Thursday, January 25, 2007

Explanation

It's not always going to be like this, sometimes I'll put in something different, but the cornerstone of Read Planet is the Sentence Exercise.

The origin of the S.E. is varied and murky, I'll explore them later on, but the concept is pretty simple. Give me a sentence. Any sentence. I will take it and write a story or a teaser or a couple paragraphs that utilizes that sentence exactly as written.

That's it, really. So send me a sentence. Doesn't have to be specific, doesn't have to be in any kind of context.

So. Where did this come from? Couple three ways.

First, I grew up in L.A. On Sundays (after the good Saturday cartoons were fading memories and vague impulses to buy He-man action figures) a guy named Tom Hatton hosted a Popeye cartoon show. In between cartoons he'd do a segment where he'd take a squiggle that some kid had sent him (or some PA had whipped up) and he'd turn it into a picture. Didn't matter what mess of black spaghetti he was handed, Tom could turn it into a finished cartoon. You couldn't even tell where the scribble had been.

Secondly, I read about Harlan Ellison doing a stunt at A Change of Hobbit in L.A. to help bring in customers.
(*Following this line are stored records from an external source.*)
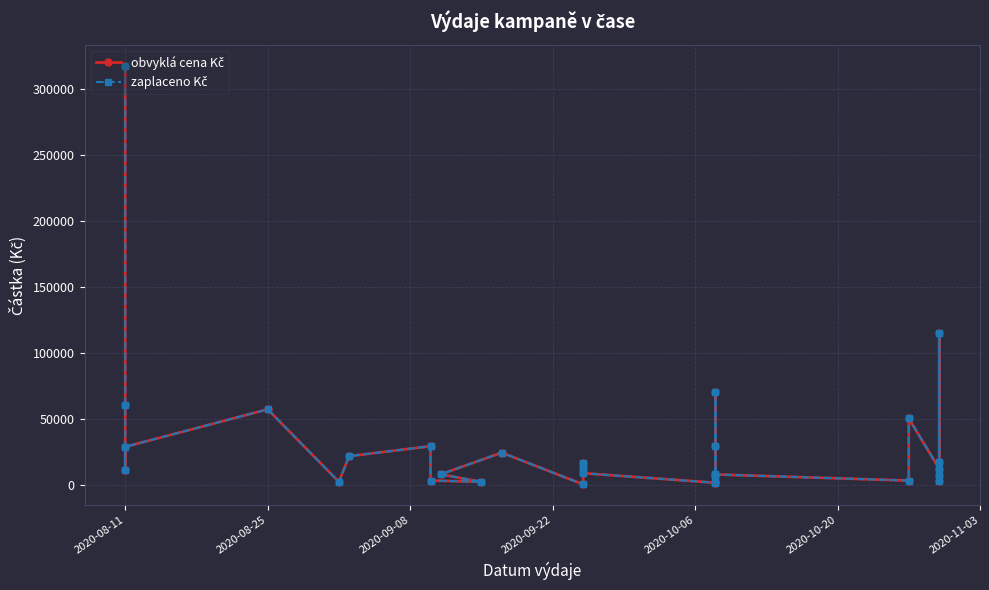

True or false: obvyklá cena Kč and zaplaceno Kč intersect in this chart.

False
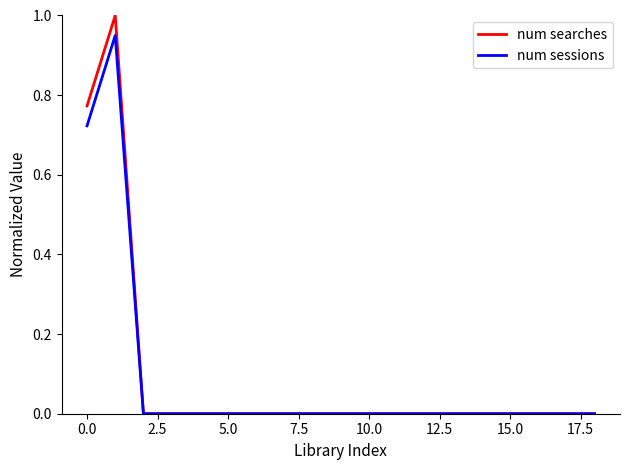

List the series in order of their peak value, lowest first.

num sessions, num searches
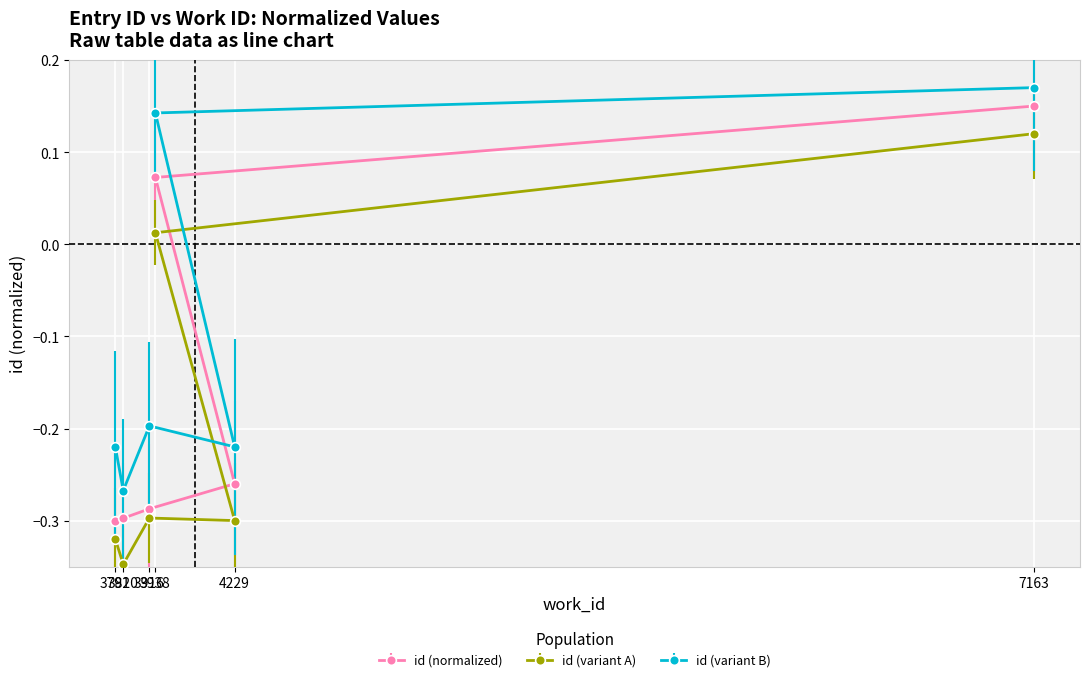

What is the label of the 1st point from the left?

3791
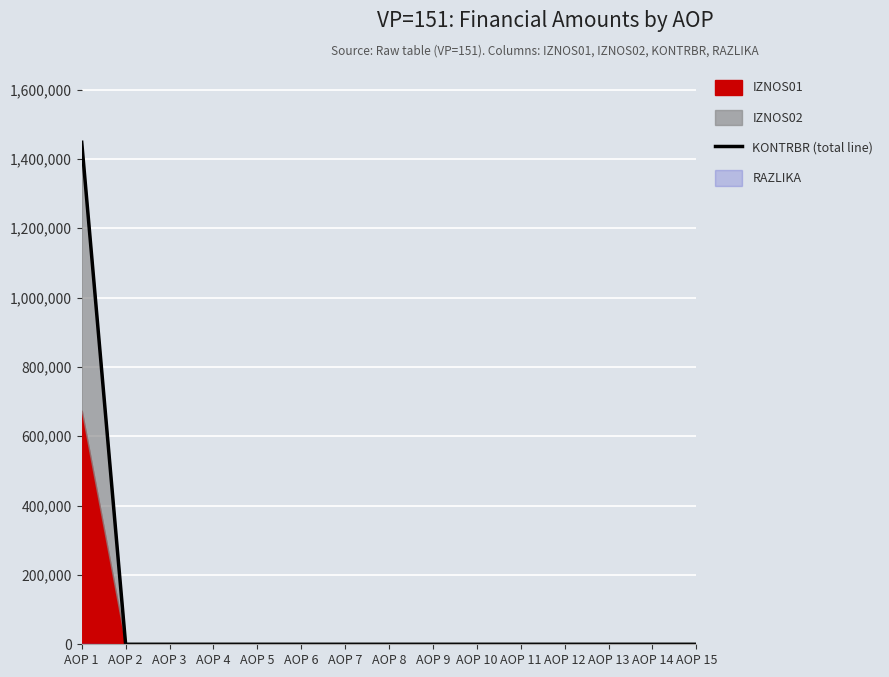

True or false: the data has more than 2 interior local peaks.

False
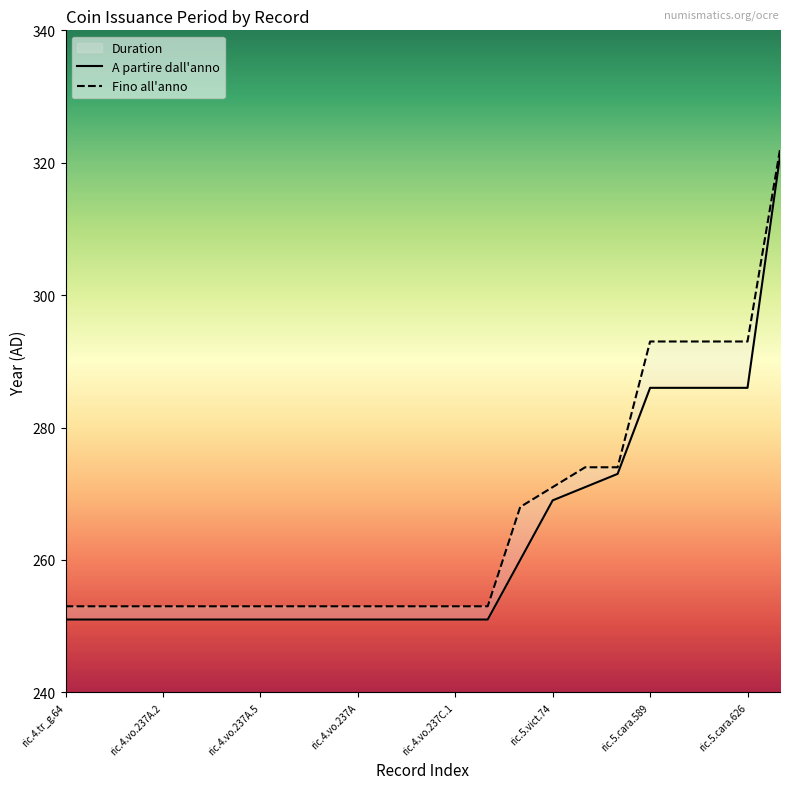

Which series has the widest spread of values?

A partire dall'anno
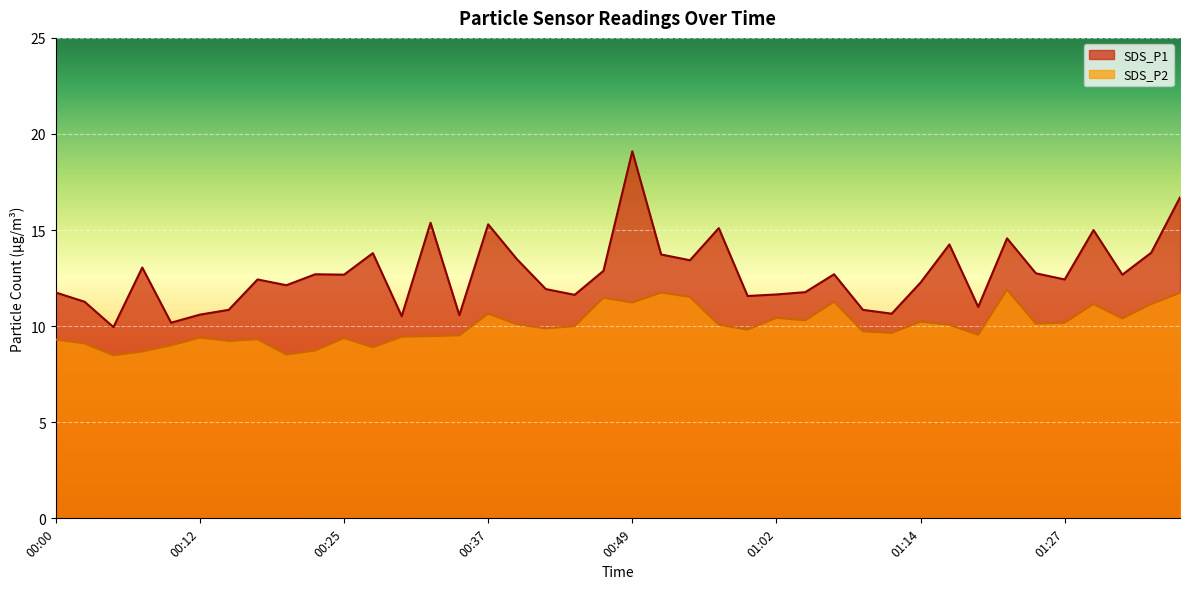

At which label does SDS_P1 reach its minimum?

00:05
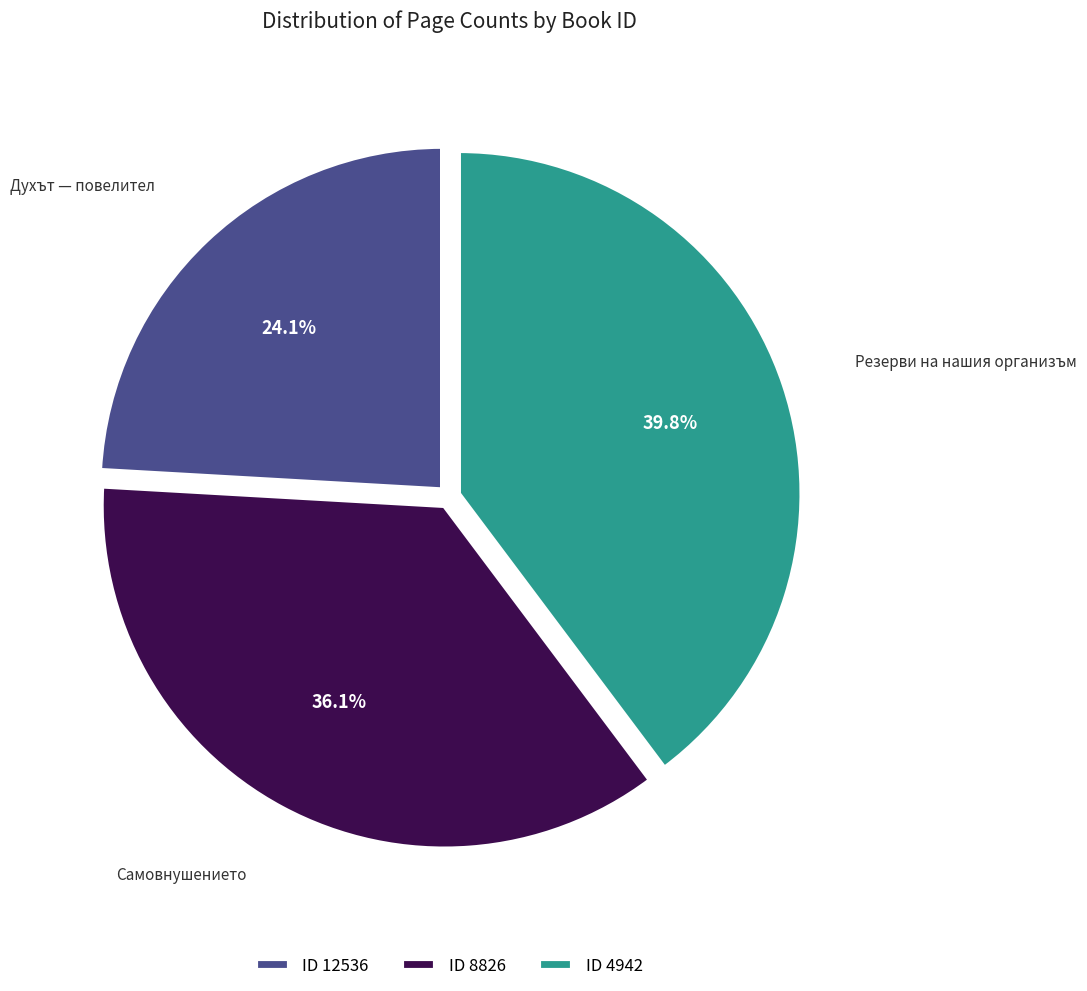

How many slices are in this pie chart?

3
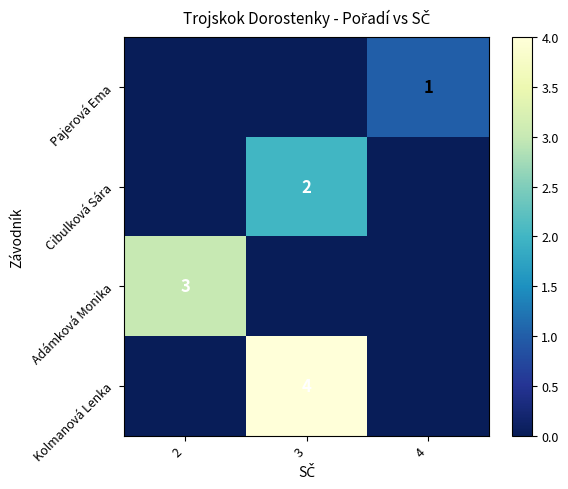

What is the total value across all series at 2?

3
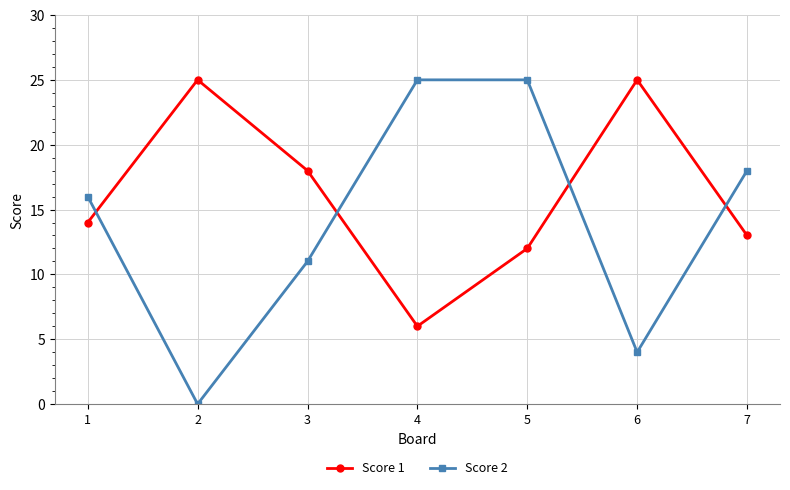

Where is the first local minimum for Score 2?

2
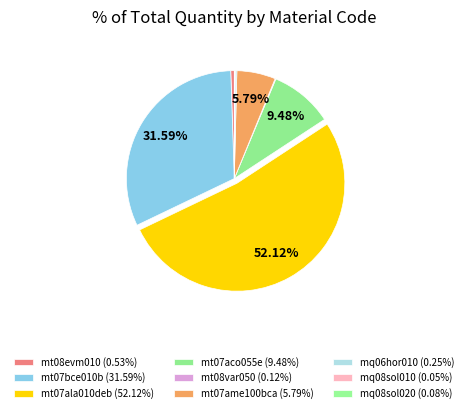

Is the sum of mt07bce010b and mq06hor010 greater than half?

No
It was a book store (Another Change of Hobbit still exists in Berkeley and they have a basement that would make a genre bibliophile wet themselves) devoted to sci-fi/fantasy. As a child I went there several times with my parents. A clerk explained to me why the bumper sticker that simply read "He's Dead Jim" was funny. Anyway, Ellison apparently spent a week in the big display window of A Change of Hobbit. Every day he sat at a table with a typewriter and wrote a short story. At the end of each day he sent the story of the day off to a magazine for publishing. Seven days, seven stories.

Thirdly, I once said with confidence that I could write anything. Sadly, I didn't add that it would always be good.